» What the task requires
State the number of lines in the following data that include the word "worn", with no other text.

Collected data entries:
══════════════════════════════

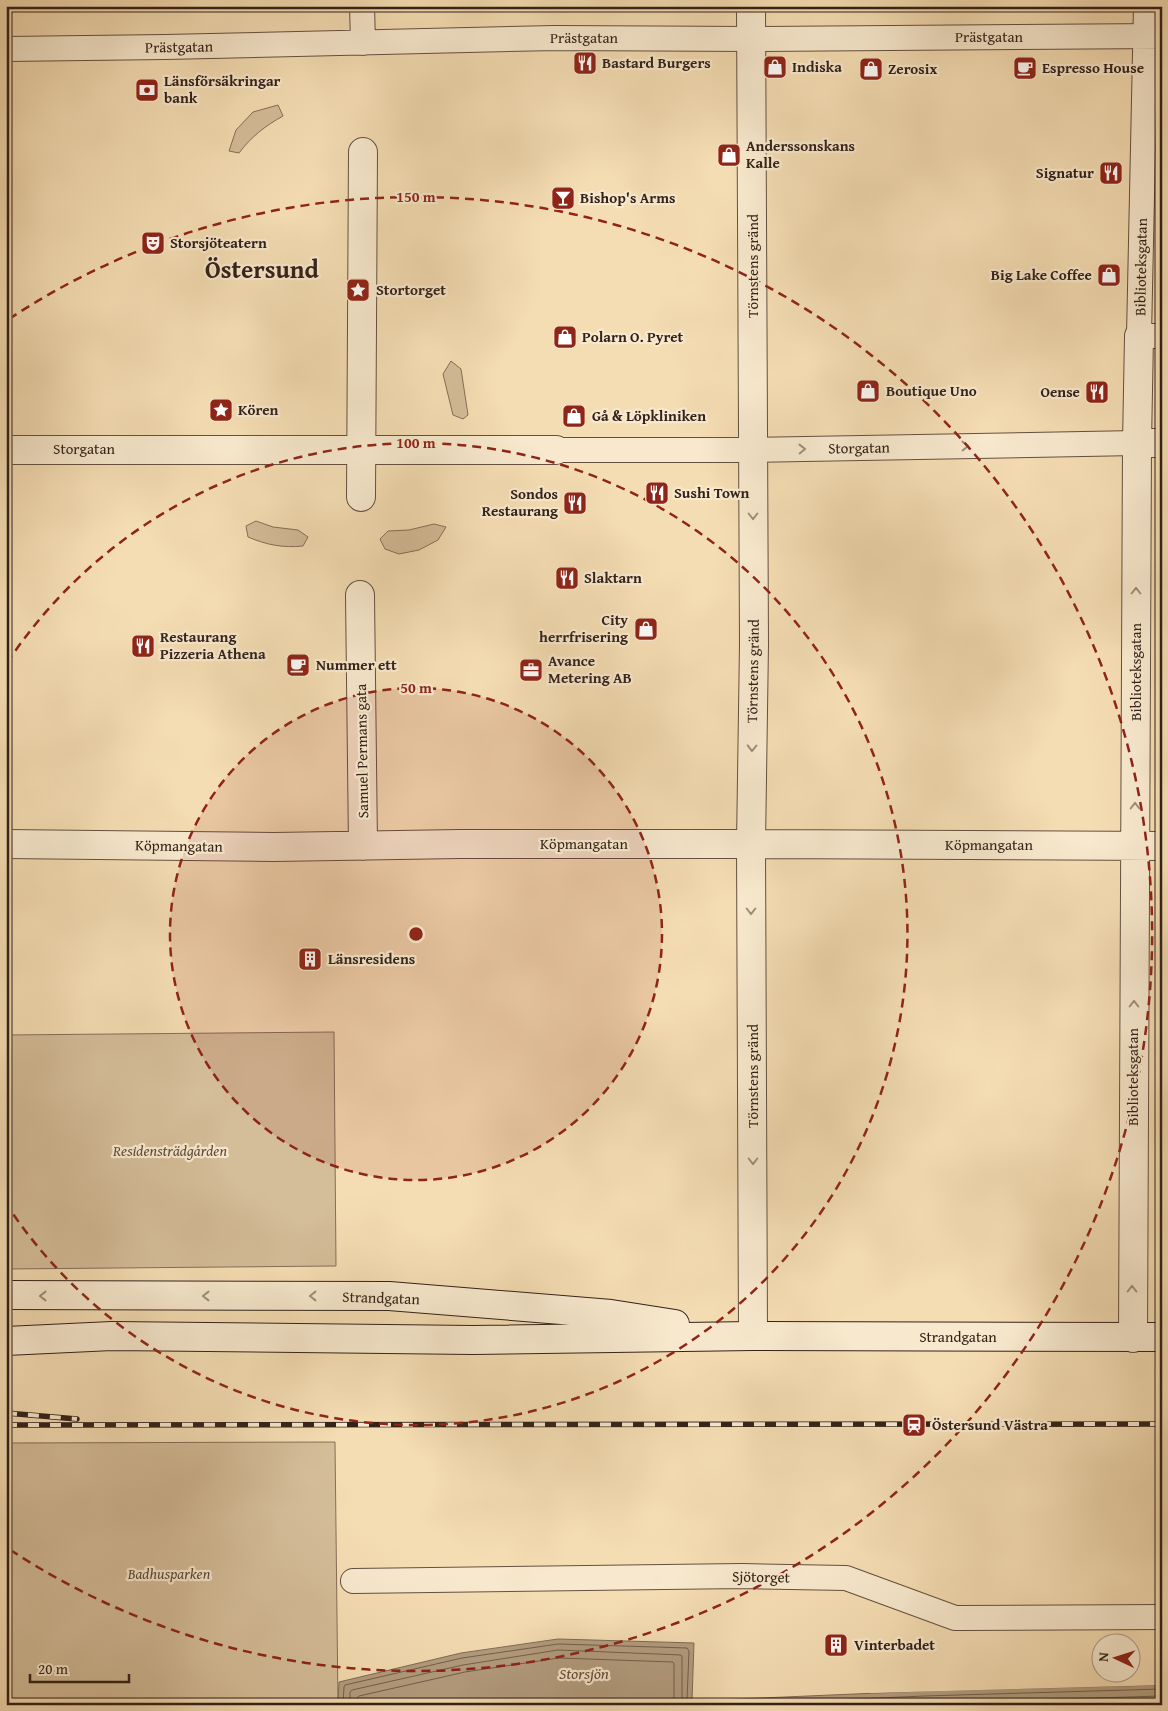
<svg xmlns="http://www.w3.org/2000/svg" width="1168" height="1711" viewBox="0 0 1168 1711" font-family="'Gentium Book Plus',serif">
<rect width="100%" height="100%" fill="#f5ddb3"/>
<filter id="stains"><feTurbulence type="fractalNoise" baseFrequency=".004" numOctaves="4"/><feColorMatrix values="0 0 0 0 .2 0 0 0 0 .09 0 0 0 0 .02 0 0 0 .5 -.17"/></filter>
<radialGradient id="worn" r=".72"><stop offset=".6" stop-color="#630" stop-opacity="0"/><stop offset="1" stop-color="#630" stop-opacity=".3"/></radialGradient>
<path fill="#d4bd99" stroke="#846f59" d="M278,105L283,116C265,126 251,137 239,153L229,151L236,130L253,112Z
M451,361L461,369L468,415L463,419L453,415L443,374Z
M256,521L273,527L298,530L308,537L303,546C283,548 267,545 248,537L246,526Z
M434,524L446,527L438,540L419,550L399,554L385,549L380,539L388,531L409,530Z
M334,1032L336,1266L6,1269V1035Z
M335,1442L338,1705H6V1443Z"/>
<path fill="#b39d7f" stroke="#806b56" d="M558,1639L694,1643L692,1701L924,1691L1162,1685V1705H338L339,1682L461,1653Z"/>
<path fill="#f5ddb3" d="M1162,1682V1685L870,1693V1690L924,1688Z"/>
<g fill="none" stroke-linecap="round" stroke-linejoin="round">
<path stroke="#735f4c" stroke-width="1" d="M343,1705L344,1687L345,1685L462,1658L558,1644L687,1648L689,1651L687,1700L690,1705
M350,1705V1692L352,1690L463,1665L558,1650L681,1655L682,1657V1705
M357,1705V1698L359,1696L465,1672L559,1658L673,1662L674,1664V1705
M717,1705L924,1696L1162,1689
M859,1705L1162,1696
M1108,1705L1162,1703"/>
<g stroke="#645040" stroke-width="26">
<path id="pedestrian" d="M362,6L363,43
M1146,6L1139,336H1162
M6,49L165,47L555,38L752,39L1162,36
M556,450H753L1137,443
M353,1581L742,1576L846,1578L955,1618L1162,1617"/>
</g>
<g stroke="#645040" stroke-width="30">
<path id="minor" d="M751,6L754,644L751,844L753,1336
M1137,443H1162
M6,450H556
M361,497L363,152
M360,595L363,846
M6,844L274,847L460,844H751L1162,846
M1133,1338L1137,443L1139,336"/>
</g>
<g stroke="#332119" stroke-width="30">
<path id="secondary" d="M6,1295L389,1296L611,1314L675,1324
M6,1341L112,1336L473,1340L753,1336L1162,1337"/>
</g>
<use href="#pedestrian" stroke="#f8e9ce" stroke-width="24"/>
<use href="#minor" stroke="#f8e9ce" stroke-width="28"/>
<use href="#secondary" stroke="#f8e9ce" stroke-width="28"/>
<g stroke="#332119" stroke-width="5.5">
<path id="rail" d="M6,1413L77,1419
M6,1425L1162,1424"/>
</g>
<use href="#rail" stroke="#f8e9ce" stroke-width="4" stroke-dasharray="11" stroke-linecap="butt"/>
</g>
<defs><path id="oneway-chevron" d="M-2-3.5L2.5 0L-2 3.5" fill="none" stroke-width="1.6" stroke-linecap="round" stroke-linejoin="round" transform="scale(1.25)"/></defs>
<g stroke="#9f8f7d">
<use href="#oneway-chevron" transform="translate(965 446) rotate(-1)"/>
<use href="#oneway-chevron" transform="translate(802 449) rotate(-1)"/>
<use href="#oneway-chevron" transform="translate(753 516) rotate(90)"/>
<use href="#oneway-chevron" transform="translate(1136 591) rotate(-90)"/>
<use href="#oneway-chevron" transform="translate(752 748) rotate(91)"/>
<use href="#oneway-chevron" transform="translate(1135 806) rotate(-90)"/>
<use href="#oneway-chevron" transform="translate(751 911) rotate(90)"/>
<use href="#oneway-chevron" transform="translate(1134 1004) rotate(-90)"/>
<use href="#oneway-chevron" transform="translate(753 1161) rotate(90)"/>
<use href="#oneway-chevron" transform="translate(1132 1289) rotate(-90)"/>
<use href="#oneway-chevron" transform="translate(43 1296) rotate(-180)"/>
<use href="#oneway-chevron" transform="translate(206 1296) rotate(-180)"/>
<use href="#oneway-chevron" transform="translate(313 1296) rotate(-180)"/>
</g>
<circle cx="416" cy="934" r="246" fill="#8f2418" fill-opacity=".12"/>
<g fill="none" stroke="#8f2418" stroke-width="2.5" stroke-dasharray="9 6">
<circle cx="416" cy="934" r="246"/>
<path d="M7 663A491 491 0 1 1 7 1205"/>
<path d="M9 319A737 737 0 1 1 9 1549"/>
</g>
<defs>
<g id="restaurant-square" transform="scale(1.25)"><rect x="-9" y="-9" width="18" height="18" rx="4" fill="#8f2418" stroke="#f8e9ce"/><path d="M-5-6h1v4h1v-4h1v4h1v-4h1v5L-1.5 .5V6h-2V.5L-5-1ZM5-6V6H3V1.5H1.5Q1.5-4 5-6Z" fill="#fff"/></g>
<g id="shop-square" transform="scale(1.25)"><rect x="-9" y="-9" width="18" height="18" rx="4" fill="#8f2418" stroke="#f8e9ce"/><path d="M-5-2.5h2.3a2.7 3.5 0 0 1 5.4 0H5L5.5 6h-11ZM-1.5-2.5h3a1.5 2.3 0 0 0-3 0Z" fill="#fff"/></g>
<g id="cafe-square" transform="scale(1.25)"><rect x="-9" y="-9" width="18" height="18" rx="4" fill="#8f2418" stroke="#f8e9ce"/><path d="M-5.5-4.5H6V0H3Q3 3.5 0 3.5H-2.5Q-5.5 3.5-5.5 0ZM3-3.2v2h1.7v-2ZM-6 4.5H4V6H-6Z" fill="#fff"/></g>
<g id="bank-square" transform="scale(1.25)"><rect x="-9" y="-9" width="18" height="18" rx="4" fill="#8f2418" stroke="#f8e9ce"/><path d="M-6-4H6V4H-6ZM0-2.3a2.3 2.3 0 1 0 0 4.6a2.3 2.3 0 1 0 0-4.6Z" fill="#fff"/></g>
<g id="bar-square" transform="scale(1.25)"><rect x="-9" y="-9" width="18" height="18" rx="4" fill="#8f2418" stroke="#f8e9ce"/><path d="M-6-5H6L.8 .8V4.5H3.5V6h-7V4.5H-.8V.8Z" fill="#fff"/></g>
<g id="theatre-square" transform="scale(1.25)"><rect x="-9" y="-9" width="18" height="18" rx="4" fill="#8f2418" stroke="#f8e9ce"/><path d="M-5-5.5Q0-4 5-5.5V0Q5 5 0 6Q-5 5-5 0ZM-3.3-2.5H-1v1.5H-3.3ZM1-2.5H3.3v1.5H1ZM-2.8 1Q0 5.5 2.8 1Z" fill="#fff"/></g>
<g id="sight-square" transform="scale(1.25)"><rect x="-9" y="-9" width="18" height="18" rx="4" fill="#8f2418" stroke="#f8e9ce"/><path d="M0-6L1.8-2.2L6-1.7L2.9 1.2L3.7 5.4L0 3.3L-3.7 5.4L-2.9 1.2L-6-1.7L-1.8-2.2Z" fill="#fff"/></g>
<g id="office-square" transform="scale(1.25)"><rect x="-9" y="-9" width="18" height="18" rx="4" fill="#8f2418" stroke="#f8e9ce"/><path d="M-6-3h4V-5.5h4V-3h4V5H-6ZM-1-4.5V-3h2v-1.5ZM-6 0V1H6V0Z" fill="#fff"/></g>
<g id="building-square" transform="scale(1.25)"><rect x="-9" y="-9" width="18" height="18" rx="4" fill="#8f2418" stroke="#f8e9ce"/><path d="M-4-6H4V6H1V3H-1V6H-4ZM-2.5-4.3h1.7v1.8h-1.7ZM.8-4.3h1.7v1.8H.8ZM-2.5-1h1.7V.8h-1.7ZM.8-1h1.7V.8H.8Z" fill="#fff"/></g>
<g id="station-square" transform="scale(1.25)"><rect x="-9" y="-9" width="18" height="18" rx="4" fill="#8f2418" stroke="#f8e9ce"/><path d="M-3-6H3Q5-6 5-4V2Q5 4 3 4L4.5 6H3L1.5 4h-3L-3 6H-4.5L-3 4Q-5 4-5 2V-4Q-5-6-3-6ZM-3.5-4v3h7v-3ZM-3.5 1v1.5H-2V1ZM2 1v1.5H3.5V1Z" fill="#fff"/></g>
</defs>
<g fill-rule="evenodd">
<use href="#restaurant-square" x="585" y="63"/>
<use href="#shop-square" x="775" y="67"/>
<use href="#cafe-square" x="1025" y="68"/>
<use href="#shop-square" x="871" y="69"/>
<use href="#bank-square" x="147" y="90"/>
<use href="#shop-square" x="729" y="155"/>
<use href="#restaurant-square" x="1111" y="173"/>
<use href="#bar-square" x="563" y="198"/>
<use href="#theatre-square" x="153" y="243"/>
<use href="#shop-square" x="1109" y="275"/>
<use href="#sight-square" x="358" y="290"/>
<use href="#shop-square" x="565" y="337"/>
<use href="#shop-square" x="868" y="391"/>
<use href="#restaurant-square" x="1097" y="392"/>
<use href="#sight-square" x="221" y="410"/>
<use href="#shop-square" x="574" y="416"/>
<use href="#restaurant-square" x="657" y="493"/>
<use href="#restaurant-square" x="575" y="503"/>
<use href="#restaurant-square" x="567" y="578"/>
<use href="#shop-square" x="646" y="629"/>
<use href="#restaurant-square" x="143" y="646"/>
<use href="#cafe-square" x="298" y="665"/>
<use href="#office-square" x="531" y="670"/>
<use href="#building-square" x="310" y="959"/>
<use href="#station-square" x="914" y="1425"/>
<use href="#building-square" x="836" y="1645"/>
</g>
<g text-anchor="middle" stroke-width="4.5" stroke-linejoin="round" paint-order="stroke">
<g font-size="15" fill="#332119" stroke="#f8e9ce">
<text x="989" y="42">Prästgatan</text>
<text x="584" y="43">Prästgatan</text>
<text transform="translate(179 47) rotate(-1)" y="5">Prästgatan</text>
<text transform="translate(753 266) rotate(-90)" y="5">Törnstens gränd</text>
<text transform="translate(1141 267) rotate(-89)" y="5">Biblioteksgatan</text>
<text transform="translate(859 448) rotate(-1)" y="5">Storgatan</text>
<text x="84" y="454">Storgatan</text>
<text transform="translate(753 671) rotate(-89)" y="5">Törnstens gränd</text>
<text transform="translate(1136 672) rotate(-90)" y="5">Biblioteksgatan</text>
<text transform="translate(362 751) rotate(-91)" y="5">Samuel Permans gata</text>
<text x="584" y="849">Köpmangatan</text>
<text x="989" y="850">Köpmangatan</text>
<text transform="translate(179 846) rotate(1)" y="5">Köpmangatan</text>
<text transform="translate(753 1076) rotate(-90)" y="5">Törnstens gränd</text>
<text transform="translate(1133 1077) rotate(-90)" y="5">Biblioteksgatan</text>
<text transform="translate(381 1298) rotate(2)" y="5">Strandgatan</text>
<text x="958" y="1342">Strandgatan</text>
<text transform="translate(761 1577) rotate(1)" y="5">Sjötorget</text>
</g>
<g font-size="15" font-weight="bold" fill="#332119" stroke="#f8e9ce" text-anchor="start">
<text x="602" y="68">Bastard Burgers</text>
<text x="792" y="72">Indiska</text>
<text x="1042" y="73">Espresso House</text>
<text x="888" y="74">Zerosix</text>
<text x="164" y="86">Länsförsäkringar<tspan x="164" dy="17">bank</tspan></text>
<text x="746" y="151">Anderssonskans<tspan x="746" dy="17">Kalle</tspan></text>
<text x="1094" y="178" text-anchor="end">Signatur</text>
<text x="580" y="203">Bishop's Arms</text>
<text x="170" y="248">Storsjöteatern</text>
<text x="1092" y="280" text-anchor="end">Big Lake Coffee</text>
<text x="376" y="295">Stortorget</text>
<text x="582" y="342">Polarn O. Pyret</text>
<text x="886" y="396">Boutique Uno</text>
<text x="1080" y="397" text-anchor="end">Oense</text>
<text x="238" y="415">Kören</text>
<text x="592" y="421">Gå &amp; Löpkliniken</text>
<text x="674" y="498">Sushi Town</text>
<text x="558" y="499" text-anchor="end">Sondos<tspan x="558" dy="17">Restaurang</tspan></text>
<text x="584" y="583">Slaktarn</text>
<text x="628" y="625" text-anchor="end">City<tspan x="628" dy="17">herrfrisering</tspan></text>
<text x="160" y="642">Restaurang<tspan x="160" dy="17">Pizzeria Athena</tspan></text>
<text x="548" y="666">Avance<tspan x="548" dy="17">Metering AB</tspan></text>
<text x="316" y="670">Nummer ett</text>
<text x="328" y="964">Länsresidens</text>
<text x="932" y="1430">Östersund Västra</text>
<text x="854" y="1650">Vinterbadet</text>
</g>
<g font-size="15" font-style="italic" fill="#5b4839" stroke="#f8e9ce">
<text x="170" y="1156">Residensträdgården</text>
<text x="169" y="1579">Badhusparken</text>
</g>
<g font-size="16" font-style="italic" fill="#604c3d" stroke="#f8e9ce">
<text x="584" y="1679">Storsjön</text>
</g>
<g font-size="25" font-weight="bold" fill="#332119" stroke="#f8e9ce">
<text x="262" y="278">Östersund</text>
</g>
</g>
<circle cx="416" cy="934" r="8" fill="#8f2418" stroke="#f8e9ce" stroke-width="2.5"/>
<g font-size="15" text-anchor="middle" font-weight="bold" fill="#8f2418" stroke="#f8e9ce" stroke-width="4.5" stroke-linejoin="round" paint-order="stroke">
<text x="416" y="202">150 m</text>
<text x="416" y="448">100 m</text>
<text x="416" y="693">50 m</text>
</g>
<rect width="1168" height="1711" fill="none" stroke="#f5ddb3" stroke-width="25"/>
<rect x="8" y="8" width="1153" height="1696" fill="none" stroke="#332119" stroke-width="2.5"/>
<rect x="12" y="12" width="1143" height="1686" fill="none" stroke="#332119"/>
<g transform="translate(1116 1658) rotate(274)"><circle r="24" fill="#f8e9ce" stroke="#a99986"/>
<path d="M0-4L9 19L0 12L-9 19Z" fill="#8f2418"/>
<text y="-8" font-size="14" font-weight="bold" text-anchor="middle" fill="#332119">N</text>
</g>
<path d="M30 1674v8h99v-8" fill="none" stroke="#332119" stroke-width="2.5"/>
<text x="38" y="1674" font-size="15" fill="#332119" stroke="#f8e9ce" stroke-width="4" paint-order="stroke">20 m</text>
<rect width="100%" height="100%" filter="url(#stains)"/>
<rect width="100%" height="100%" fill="url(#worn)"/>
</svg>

══════════════════════════════

» Finished exercise
2